What is required
Rewrite the lines of the records below as a Markdown table with the columns Row and Line, giving each line its own numbered row. Skip blank lines and leave the pictures out.

Rendered chart images:
Segment Open

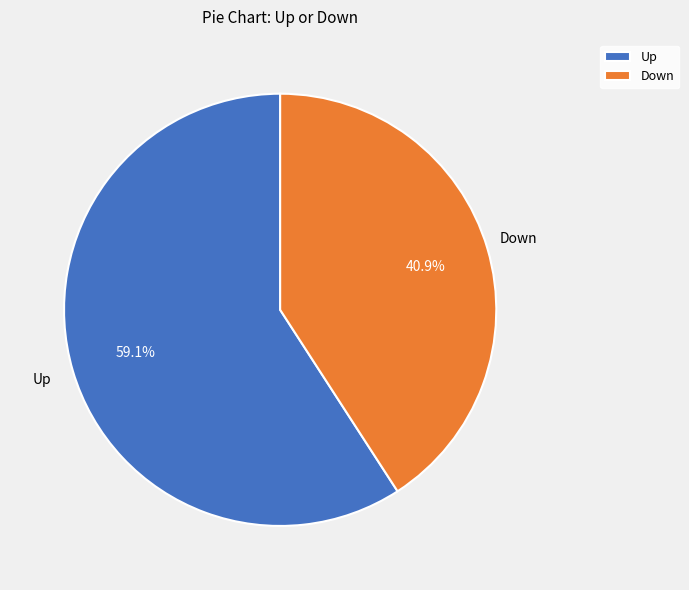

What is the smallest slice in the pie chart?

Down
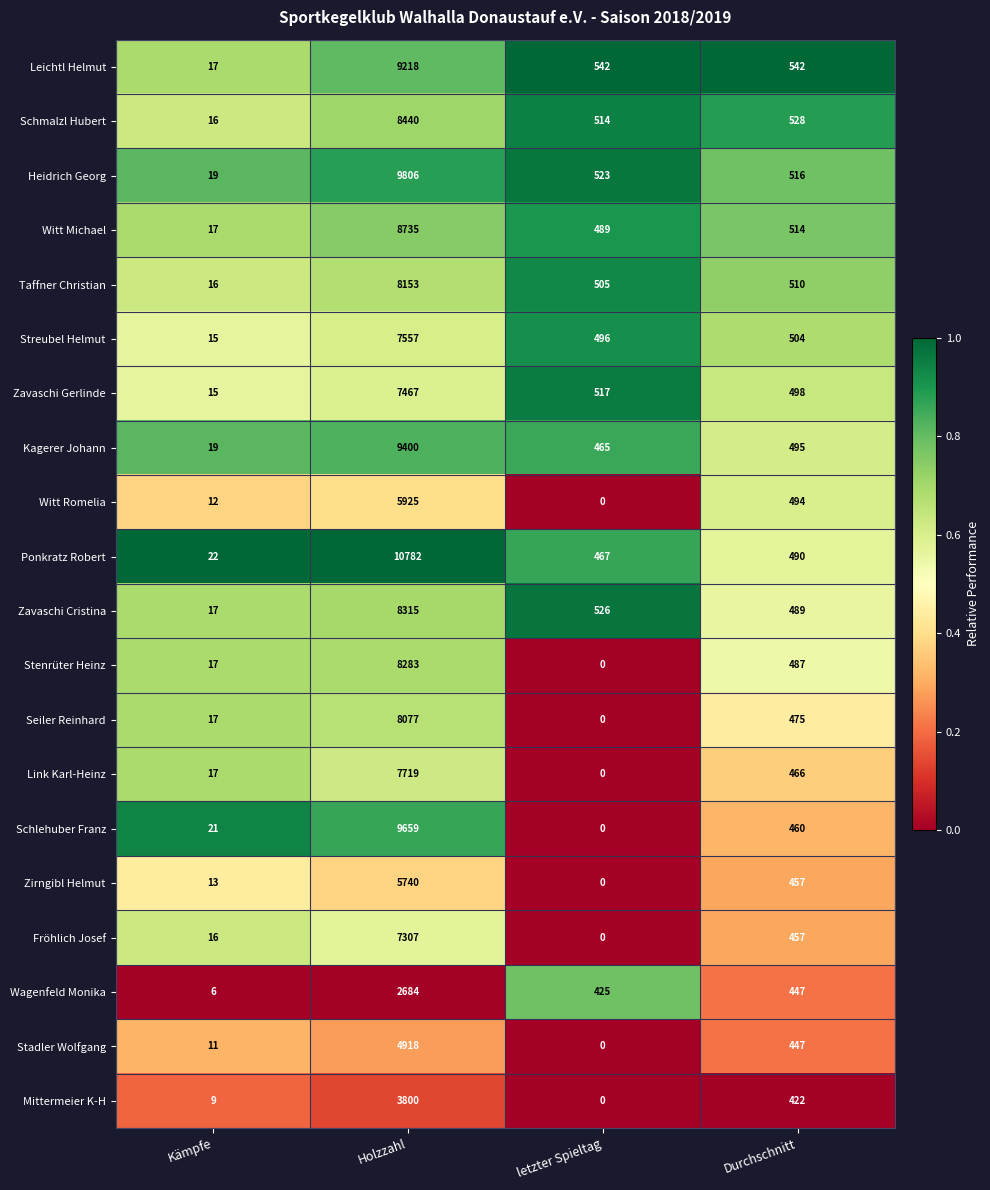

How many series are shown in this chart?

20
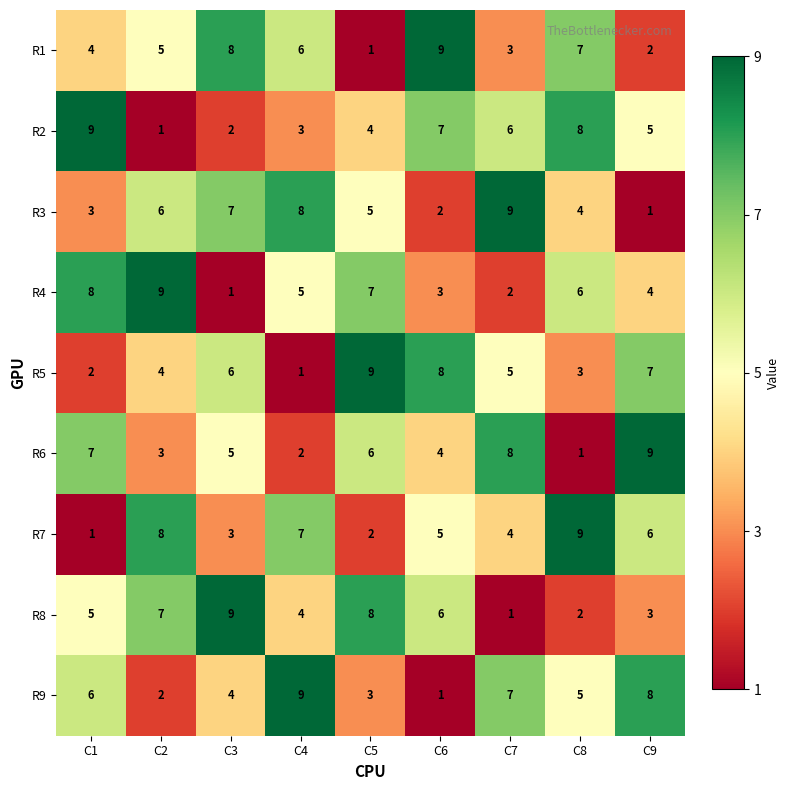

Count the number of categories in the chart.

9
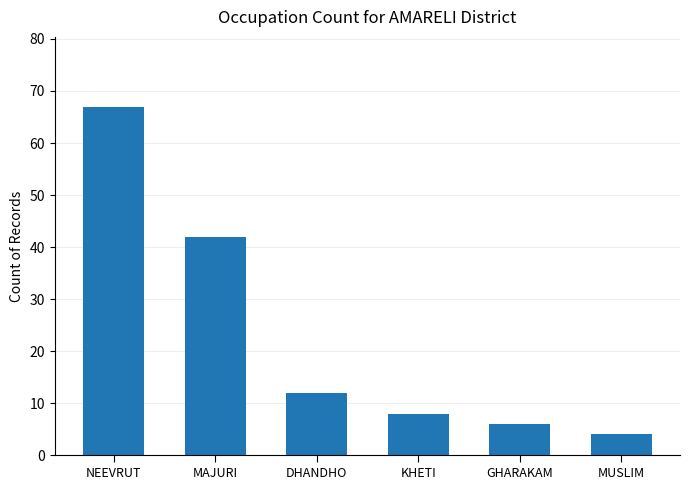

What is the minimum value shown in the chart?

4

Segment Closed

Completed task
| Row | Line |
|---|---|
| 1 | What is the smallest slice in the pie chart? |
| 2 | Down |
| 3 | How many series are shown in this chart? |
| 4 | 20 |
| 5 | Count the number of categories in the chart. |
| 6 | 9 |
| 7 | What is the minimum value shown in the chart? |
| 8 | 4 |